L’opposante invoque également des décisions nationales précédentes afin d’étayer ses arguments. Toutefois, il convient de rappeler que les décisions des tribunaux nationaux et des offices nationaux concernant des litiges entre des marques identiques ou similaires au niveau national n’ont pas d’effet contraignant sur l’Office étant donné que le régime des marques de l’Union européenne est un système autonome dont l’application est indépendante de tout système national (13/09/2010, T-292/08, Often, EU:T:2010:399).
Même si de précédentes décisions nationales ne revêtent pas de caractère contraignant, leur motivation et leur issue doivent cependant être dûment prises en considération lorsque la décision a été rendue dans un État membre qui est pertinent pour la procédure.

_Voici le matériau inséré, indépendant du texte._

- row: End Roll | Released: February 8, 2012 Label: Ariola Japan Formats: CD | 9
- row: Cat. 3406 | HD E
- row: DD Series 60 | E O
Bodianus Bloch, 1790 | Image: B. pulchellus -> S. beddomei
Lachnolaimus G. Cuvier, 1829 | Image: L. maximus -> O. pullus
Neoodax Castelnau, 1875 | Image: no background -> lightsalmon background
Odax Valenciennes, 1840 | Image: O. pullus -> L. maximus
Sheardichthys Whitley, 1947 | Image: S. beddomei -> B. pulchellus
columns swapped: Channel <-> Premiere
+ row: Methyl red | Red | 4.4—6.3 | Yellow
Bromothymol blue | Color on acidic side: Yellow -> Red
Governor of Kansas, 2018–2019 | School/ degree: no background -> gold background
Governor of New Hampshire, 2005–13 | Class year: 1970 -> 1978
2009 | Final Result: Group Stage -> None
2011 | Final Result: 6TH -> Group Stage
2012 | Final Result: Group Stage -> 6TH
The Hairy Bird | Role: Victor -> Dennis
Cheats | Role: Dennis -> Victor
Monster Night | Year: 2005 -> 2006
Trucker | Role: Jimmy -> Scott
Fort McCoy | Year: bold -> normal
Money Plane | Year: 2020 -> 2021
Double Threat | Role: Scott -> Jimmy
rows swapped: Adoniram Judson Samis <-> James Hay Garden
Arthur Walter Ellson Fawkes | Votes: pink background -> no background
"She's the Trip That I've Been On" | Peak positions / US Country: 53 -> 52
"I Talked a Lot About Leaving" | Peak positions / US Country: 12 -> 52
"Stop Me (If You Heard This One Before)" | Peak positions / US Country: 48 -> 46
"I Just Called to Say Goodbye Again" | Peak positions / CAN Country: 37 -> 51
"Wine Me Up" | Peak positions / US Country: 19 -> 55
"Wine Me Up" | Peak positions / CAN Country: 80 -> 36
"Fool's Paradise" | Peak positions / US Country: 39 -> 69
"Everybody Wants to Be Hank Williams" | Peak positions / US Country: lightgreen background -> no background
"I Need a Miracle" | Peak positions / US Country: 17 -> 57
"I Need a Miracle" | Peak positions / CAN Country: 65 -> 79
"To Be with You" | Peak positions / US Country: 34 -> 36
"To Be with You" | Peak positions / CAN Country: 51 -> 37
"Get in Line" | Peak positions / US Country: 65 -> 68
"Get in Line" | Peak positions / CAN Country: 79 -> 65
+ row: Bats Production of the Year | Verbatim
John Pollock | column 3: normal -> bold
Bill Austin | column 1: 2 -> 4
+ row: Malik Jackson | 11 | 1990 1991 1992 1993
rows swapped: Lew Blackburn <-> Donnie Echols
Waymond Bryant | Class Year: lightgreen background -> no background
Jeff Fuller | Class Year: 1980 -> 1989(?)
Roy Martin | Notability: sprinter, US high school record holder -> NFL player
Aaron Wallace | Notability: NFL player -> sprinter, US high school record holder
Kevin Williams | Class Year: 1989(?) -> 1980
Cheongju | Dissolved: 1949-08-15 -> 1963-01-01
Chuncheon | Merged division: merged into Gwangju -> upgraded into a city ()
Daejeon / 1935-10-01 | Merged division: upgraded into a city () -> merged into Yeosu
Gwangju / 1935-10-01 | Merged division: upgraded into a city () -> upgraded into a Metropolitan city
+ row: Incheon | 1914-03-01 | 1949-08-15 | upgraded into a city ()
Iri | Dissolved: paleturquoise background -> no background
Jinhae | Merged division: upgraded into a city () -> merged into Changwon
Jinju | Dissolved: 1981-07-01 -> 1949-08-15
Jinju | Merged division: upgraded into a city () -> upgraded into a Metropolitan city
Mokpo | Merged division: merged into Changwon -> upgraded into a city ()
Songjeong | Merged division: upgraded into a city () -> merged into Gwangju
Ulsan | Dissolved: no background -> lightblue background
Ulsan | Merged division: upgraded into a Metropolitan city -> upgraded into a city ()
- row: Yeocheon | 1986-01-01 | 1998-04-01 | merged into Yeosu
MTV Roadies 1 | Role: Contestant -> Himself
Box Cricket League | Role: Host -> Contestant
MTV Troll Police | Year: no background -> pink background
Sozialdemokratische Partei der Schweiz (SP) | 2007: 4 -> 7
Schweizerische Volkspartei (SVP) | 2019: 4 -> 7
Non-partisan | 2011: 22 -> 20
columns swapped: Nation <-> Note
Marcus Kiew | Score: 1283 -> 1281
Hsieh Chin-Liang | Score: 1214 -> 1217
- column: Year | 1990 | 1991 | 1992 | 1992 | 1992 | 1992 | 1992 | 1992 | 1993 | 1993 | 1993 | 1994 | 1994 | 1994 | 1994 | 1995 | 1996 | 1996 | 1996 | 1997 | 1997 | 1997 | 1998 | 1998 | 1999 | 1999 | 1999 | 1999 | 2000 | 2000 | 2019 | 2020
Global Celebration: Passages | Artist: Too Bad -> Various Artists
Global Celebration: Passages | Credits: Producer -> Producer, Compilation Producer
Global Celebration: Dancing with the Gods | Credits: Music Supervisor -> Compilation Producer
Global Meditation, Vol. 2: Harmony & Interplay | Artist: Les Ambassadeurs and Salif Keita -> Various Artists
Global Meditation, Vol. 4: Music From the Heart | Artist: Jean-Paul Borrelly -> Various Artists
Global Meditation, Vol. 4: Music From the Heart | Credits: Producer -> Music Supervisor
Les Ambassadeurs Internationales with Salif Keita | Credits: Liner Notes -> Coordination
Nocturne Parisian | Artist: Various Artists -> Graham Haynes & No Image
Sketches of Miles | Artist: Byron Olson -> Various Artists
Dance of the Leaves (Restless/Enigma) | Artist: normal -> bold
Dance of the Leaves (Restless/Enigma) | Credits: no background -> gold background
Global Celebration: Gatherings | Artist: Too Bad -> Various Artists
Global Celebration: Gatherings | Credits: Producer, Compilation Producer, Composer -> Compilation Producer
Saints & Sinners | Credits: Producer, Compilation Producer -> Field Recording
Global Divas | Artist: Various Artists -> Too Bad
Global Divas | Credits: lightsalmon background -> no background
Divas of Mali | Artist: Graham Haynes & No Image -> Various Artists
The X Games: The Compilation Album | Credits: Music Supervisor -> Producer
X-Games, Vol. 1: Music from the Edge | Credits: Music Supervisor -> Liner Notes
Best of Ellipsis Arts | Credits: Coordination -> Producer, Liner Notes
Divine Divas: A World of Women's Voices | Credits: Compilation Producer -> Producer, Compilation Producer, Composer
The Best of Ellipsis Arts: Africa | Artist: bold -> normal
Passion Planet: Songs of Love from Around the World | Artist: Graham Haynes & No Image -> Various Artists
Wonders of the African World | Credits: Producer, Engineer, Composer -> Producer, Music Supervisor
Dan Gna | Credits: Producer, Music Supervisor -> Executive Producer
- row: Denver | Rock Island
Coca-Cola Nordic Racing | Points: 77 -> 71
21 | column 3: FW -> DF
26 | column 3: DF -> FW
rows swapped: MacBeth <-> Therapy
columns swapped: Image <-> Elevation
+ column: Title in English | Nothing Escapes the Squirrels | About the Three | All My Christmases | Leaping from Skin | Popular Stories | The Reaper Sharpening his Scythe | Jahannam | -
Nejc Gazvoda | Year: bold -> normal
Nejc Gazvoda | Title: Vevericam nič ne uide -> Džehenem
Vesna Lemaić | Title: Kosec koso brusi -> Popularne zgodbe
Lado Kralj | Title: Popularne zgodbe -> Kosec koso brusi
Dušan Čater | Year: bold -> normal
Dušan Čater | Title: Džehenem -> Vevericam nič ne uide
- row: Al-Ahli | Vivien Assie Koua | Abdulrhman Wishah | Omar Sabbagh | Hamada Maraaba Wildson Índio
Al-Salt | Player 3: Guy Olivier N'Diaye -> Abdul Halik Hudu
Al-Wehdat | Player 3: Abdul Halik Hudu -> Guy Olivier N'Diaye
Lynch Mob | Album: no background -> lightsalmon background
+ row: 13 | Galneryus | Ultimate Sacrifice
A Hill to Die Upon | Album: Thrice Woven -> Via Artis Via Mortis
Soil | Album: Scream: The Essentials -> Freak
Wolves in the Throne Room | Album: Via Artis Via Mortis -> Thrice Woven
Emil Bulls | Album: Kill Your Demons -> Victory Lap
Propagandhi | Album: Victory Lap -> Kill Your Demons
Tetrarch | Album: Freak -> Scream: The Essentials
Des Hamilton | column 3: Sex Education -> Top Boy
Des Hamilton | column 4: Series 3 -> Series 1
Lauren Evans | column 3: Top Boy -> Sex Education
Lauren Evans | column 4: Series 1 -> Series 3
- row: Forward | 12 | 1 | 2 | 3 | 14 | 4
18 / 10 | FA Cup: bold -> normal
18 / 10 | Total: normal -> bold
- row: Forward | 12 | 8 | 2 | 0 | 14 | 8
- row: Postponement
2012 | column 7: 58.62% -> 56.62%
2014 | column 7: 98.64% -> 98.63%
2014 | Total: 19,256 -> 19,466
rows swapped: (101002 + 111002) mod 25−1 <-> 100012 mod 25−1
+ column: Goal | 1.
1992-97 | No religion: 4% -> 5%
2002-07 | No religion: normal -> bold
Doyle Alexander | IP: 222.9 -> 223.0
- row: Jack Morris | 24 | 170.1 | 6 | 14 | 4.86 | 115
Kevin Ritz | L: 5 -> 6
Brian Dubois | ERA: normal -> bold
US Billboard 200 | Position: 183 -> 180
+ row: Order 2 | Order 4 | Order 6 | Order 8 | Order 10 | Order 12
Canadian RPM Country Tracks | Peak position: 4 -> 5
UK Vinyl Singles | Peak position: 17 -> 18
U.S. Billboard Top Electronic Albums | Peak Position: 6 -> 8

En l’espèce, les précédentes affaires invoquées par l’opposante ne sont pas pertinentes aux fins de la présente procédure pour les mêmes raisons que celles citées pour l’opposition devant l’office. Ces décisions ne concerne pas des signes contenant l’élément faible « VIP » contrairement au cas d’espèce.
Compte tenu de ce qui précède, même si les services étaient identiques, il n’existe pas de risque de confusion dans l’esprit du public. Il y a donc lieu de rejeter l’opposition.
FRAIS
Conformément à l’article 109, paragraphe 1, du RMUE, la partie perdante dans une procédure d’opposition supporte les frais et taxes exposés par l’autre partie.
L’opposante étant la partie perdante, elle doit supporter les frais exposés par la demanderesse aux fins de la présente procédure.
Décision sur l’opposition n° B 3 086 094 page: 8 de 8
Conformément à l’article 109, paragraphe 7, du RMUE et à l’article 18, paragraphe 1, point c, sous i), du REMUE, les frais à rembourser à la demanderesse sont les frais de représentation dont le montant est fixé dans la limite du taux maximal déterminé dans le REMUE.
La division d’opposition
Eva Inés PÉREZ Cindy BAREL Saida CRABBE SANTONJA
Conformément à l’article 67, du RMUE, toute partie lésée par cette décision peut former un recours à son encontre. Conformément à l’article 68 du RMUE, le recours doit être formé par écrit auprès de l’Office dans un délai de deux mois à compter du jour de la notification de la présente décision. Il doit être déposé dans la langue de procédure de la décision attaquée. En outre, un mémoire exposant les motifs du recours doit être déposé par écrit dans un délai de quatre mois à compter de cette même date. Le recours n’est considéré comme formé qu’après paiement de la taxe de recours de 720 EUR.